気がついたらもう三週間も記事書いてませんでした。いろいろ人に会ったりしていたのでちょっと忙しかったのです。

さて、今月1日に(映画の日で1000円だ!)『ゲド戦記』を観てきました。

お父さんの宮崎駿さんが、近年大作ではあるけれど娯楽作を発表しているのに対して、この作品は色々なことを投げかけている超大作でした。

正直に言うと、絵柄の方は、いつものジブリの『もののけ姫』や、『千と千尋の神隠し』のような、「うわー!!すっごいきれー!!!」って言う感じではなかったかな。印象としては魔法使いが出てきたり、竜がでてきたり、正統派のファンタジーでありながら、訴えかけていることはものすごい重いものでした。

今の時代でもそうなんだけれど、人が生きていく上で、森羅万象、食物連鎖があって、人や生き物は、生きて、生きぬいていって、死んで、土に返り、またこの世に命を受けて生き抜く。そして人間自身には、悩み苦しむ陰の部分があるし、それに立ち向かう勇気をもつ、光の部分ももちろんある。

それは常に一つにあるもので、切り離しては考えられないし、永遠の命を求めることは、生きることを拒否すること、死ぬのが恐いと恐れすぎるのも同じ事だとこの映画では教えてくれます。

でも今の時代も、目的を見失い、何を信じていいのか解らなくなっていることが沢山あったり、まがい物が本物のような顔をしていたり。
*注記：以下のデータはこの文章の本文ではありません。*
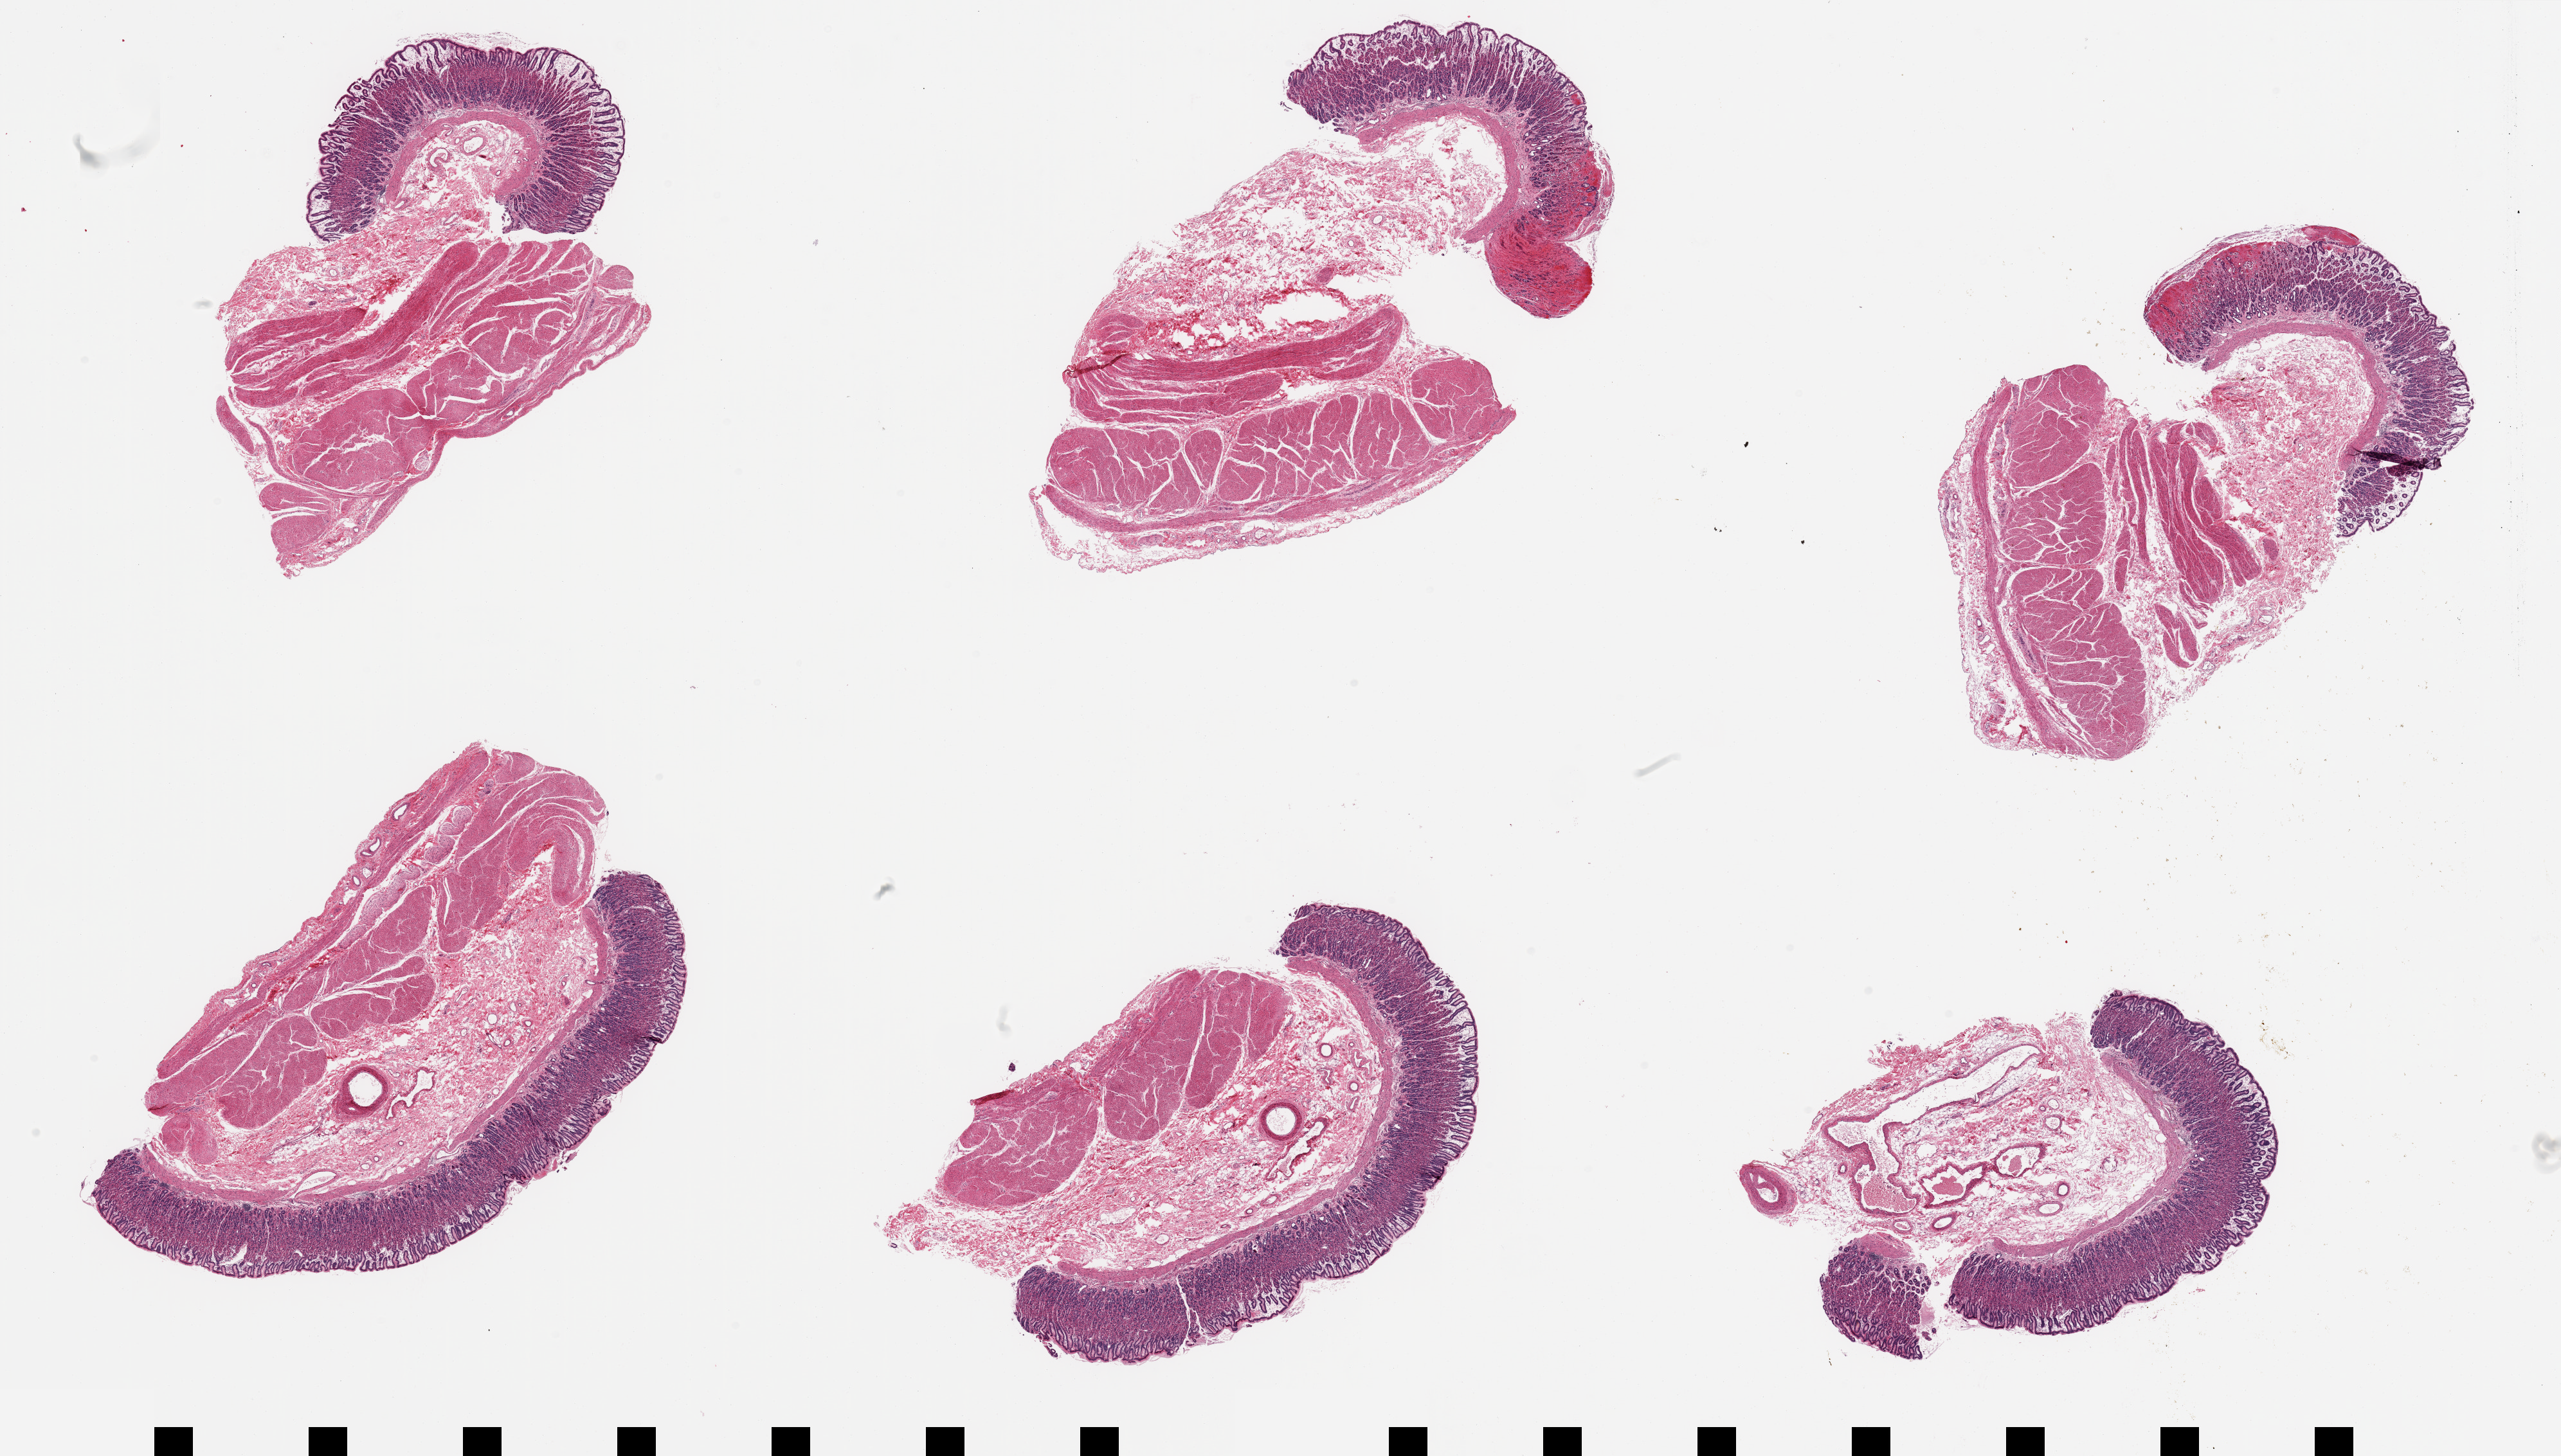
Haematoxylin and eosin whole-slide image, a low-resolution overview of the entire scanned area, about 31.5 x 17.9 mm (slide scanned at 20x). PAXgene-fixed paraffin-embedded (PFPE) section. Section of stomach (target tissue). Tissue donor sample.
- pathologist's review note for this sample: 6 pieces, mucosa generally well- preserved, foci ischemic damage/gastritis; Mucosa is ~25% thickness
バランスが悪くて、均衡を失っている気はすごくします。実際、この映画にも、まがい物を売るまじない師や、恐れや、悩みを無くすための薬をやるという人物が出てきます。そして、そんな人たちを人身売買する輩までいる。

実際問題として、甘い言葉で子供達を誘惑し、薬物漬けにする大人達が沢山いるのは、本当に悲しい。

自分の中の闇ばかり見ていると道を見誤るけれど、自分を信じることが出来たときに生きるのが恐くなくなるのではないだろうか。

処女作ならでは熱い感じと、ひりひりする感じが特徴の作品です。アニメならではだと思います。これ、実写でやったら、CGだらけでかなり空々しい感じになるだろうな・・・。